Das Thema Volkskultur und Tradition darf bei Nerat natürlich nicht zu kurz kommen. Hier freut er sich sehr wohl über die Zuwendungen von Seiten des Landes. Doch es geht weiter: Der Landtagsabgeordnete lobt jene, die keine Förderungen bekämen, ehrenamtlich und auch noch karitativ tätig (demnach also nicht „gierig“) seien. Es folgt ein Lob auf die Goldhaube als „Bekenntnis zur Heimat“ und als „Bekenntnis zum Ehrenamt“ inklusive Seitenhieb auf das „Chancengleichheitsgesetz“, weil es gäbe ja nur so wenig „Goldhaubenmänner“. Sein zweites Beispiel: Der Kameradschaftsbund, der sich von einer „Schicksalsgemeinschaft“ zu einer „Wertegemeinschaft“ entwickelt habe. Er würde ohne öffentliche Fördermittel durch „Wertevermittlung“ und Sammlungen seinen Beitrag leisten. Beide würden nicht fordern, durch einen Vertrag vor der Erbringung der Leistung ihre Arbeit honoriert zu bekommen. Abschließend meint Nerat, Künstler*innen sollten sich ein Beispiel an den Ehrenamtlichen nehmen. Die in diesem letzten Abschnitt kommunizierten Erzählungen sind besonders spannend:
- Die Vereinnahmung der Volkskultur. Während progressive Kultur und ihre Träger*innen in Nerats Redebeitrag negativ dargestellt werden, präsentiert er die Volkskultur alleine durch die positive Bewertung als zu befürwortendes Gegenkonzept. Vor allem auf der Ebene der „Traditionsbewahrung“, also eines konservativen Wertekonzepts im Wettbewerb zur progressiven Kulturarbeit, die sinngemäß ohnehin nur auf Subventionen aus und dann auch noch kritisch sei. Was ja schlecht ist. Ein Versuch, Kulturschaffende untereinander in Konkurrenz zu setzen und einen ohnehin ständig unter Druck stehenden Gesellschaftsbereich noch weiter zu spalten.

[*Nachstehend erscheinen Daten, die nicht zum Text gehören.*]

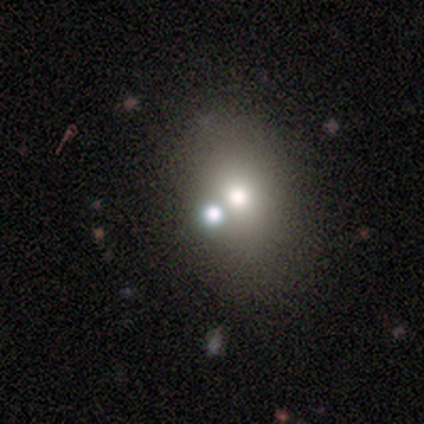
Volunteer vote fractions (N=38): Q: Smooth or featured?
A: smooth (58%); runner-up: star or artifact (29%)
Q: How rounded?
A: in between (68%); runner-up: round (32%)
Q: Merging?
A: none (44%); runner-up: merger (33%)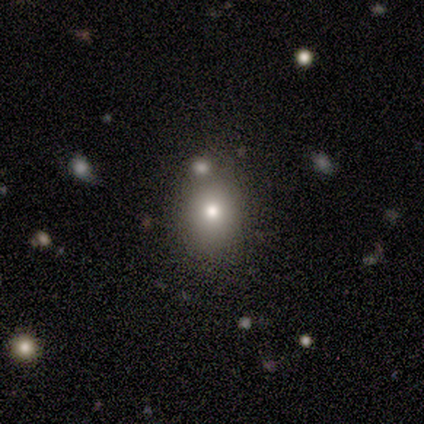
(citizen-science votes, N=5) This appears to be a smooth galaxy with no disk features (60%) that is round (67%). Merging: none (67%).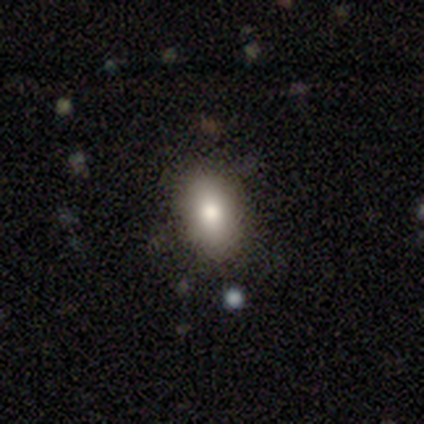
Smooth or featured: smooth — 100%
How rounded: in between — 80% (round — 20%)
Merging: none — 60% (minor disturbance — 40%)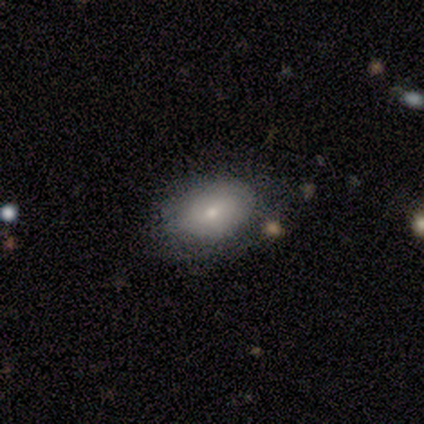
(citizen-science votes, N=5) This is clearly a smooth galaxy (80%). How rounded: clearly in between (100%). Merging: likely none (60%).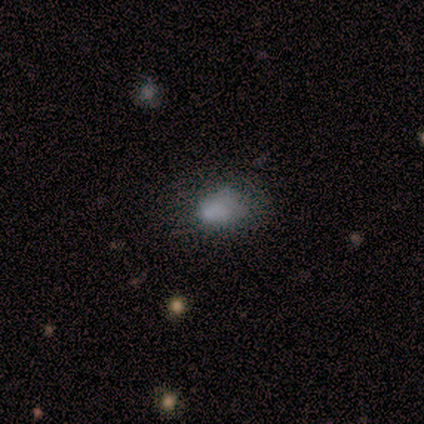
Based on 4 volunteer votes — Smooth or featured: smooth — 75% (featured or disk — 25%)
How rounded: round — 67% (in between — 33%)
Merging: minor disturbance — 50% (none — 25%)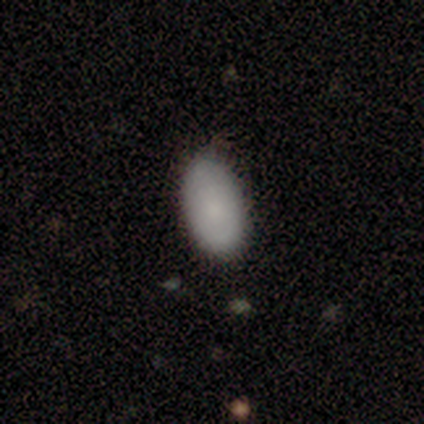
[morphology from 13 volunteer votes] smooth 100%, featured or disk 0%, star or artifact 0%. Down the decision tree: how rounded — in between (92%); merging — none (85%).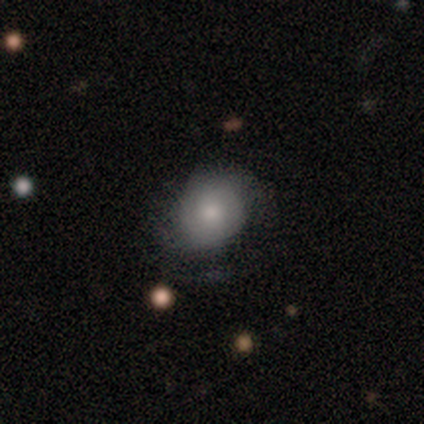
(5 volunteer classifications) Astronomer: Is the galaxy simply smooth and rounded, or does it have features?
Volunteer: smooth — 60% (runner-up: featured or disk, 40%).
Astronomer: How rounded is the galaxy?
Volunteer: in between — 67%.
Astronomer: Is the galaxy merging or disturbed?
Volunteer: none — 40%, tied with minor disturbance at 40%.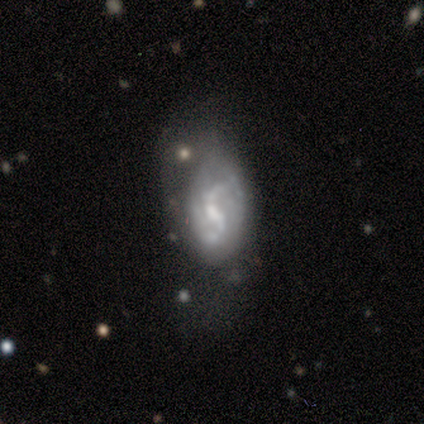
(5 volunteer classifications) smooth-or-featured: featured or disk: 80% | smooth: 20% | star or artifact: 0%
  disk-edge-on: no: 100% | yes: 0%
    bar: weak: 75% | strong: 25% | no: 0%
    has-spiral-arms: yes: 75% | no: 25%
      spiral-winding: loose: 67% | tight: 33% | medium: 0%
      spiral-arm-count: 2: 100% | 1: 0% | 3: 0% | 4: 0% | more than 4: 0% | can't tell: 0%
    bulge-size: small: 75% | moderate: 25% | dominant: 0% | large: 0% | none: 0%
  merging: merger: 40% | none: 20% | minor disturbance: 20% | major disturbance: 20%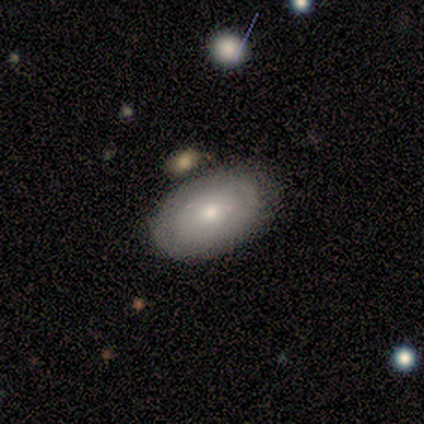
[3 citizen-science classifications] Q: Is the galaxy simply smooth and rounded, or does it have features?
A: smooth — 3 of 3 (100%).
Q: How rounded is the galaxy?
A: in between — 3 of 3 (100%).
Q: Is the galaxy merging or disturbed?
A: none — 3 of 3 (100%).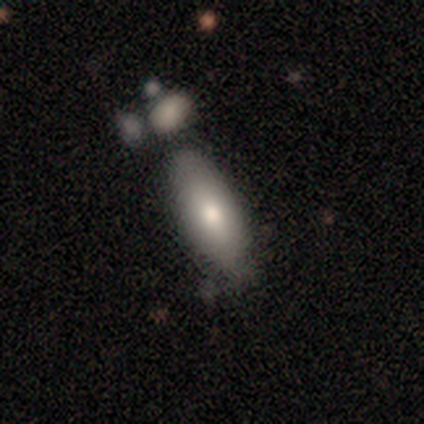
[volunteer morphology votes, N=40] smooth 75%, featured or disk 12%, star or artifact 12%. Down the decision tree: how rounded — in between (67%); merging — none (66%).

- Ehrenamt als Optimum? Grundsätzliches sei hier angemerkt: Kultur kann und darf nicht allein als etwas gesehen werden, das lediglich in der Freizeit und als Hobby ausgeübt wird. Wie bereits weiter oben erwähnt: Kulturarbeit ist Arbeit. Und so sollte sie auch behandelt werden. Neben Infrastruktur und Kosten für Künstler*innen- oder Autor*innenhonorare muss diese Arbeit von Kulturinstitutionen und ihren Professionalist*innen – von Geschäftsführung, Redaktion, Erstellung von Programmen und Öffentlichkeitsarbeit, Netzwerkarbeit bis hin zur Expertise – bezahlt werden. Niemand käme auch nur ansatzweise auf die Idee, zum Beispiel bei der Planung einer neuen Brücke von Planer*innen, Statiker*innen oder Bauarbeiter*innen zu verlangen, ihre professionelle Arbeit ehrenamtlich zu verrichten. Brücken tragen Fußgänger*innen, Radfahrer*innen und Autos. Kulturarbeiter*innen tragen mit ihrer Arbeit zur Regionalentwicklung und zu einem fundamentalen Bedürfnis des Menschen nach kultureller Betätigung bei. Die einen bekommen ganz selbstverständlich ihre Arbeit bezahlt. Bei den anderen wird ihre Bezahlung immer wieder zur Disposition gestellt. In Anbetracht der Tatsache, wie prekär Kulturarbeiter*innen arbeiten müssen, ist das der blanke Hohn. Und sagt sehr viel aus über das freiheitliche Kulturverständnis.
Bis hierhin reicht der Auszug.